[41] Die Grazien

Als an einem Frühlingsabende sich die drey Grazien neben einem Walde in acidalischen Quellen belustigten, verlohr sich plötzlich Aglaja, die schönste der Grazien. Wie erschracken die Töchter der Anmuth, als sie Aglajen vermißten! Wie liefen sie durch die Bäume und suchten und riefen!

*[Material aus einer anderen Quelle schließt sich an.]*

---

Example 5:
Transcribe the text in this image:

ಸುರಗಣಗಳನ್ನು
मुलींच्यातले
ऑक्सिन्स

So ängstlich bebt auf Cremonesersaiten
Der zärtste Silberton.
Aglaja! – rief der Silberton.
Aglaja! – half der Nachhall sanft verbreiten.
Umsonst, Aglaja war entflohn.
»Ach, Pan schlich längst ihr nach! der Frevler hat sie schon!
Ach, Acidalia! blick her von deinem Thron!
Soll sie nach langen Ewigkeiten
Nur itzt nicht länger uns begleiten?
Zwo Grazien sind aller Welt zum Hohn,
Und ach! die dritte hat er schon! –«
So klagten sie. Umsonst! Aglaja war entflohn.

Nun schlichen sie an den Büschen herum, und[42] schlugen leise an die Blätter, und flohen nach jedem Schlage furchtsam zurück.


Denn stellten sie sich gleich, den Räuber auszuspähen,
So zitterten sie doch für Furcht, ihn nur zu sehen.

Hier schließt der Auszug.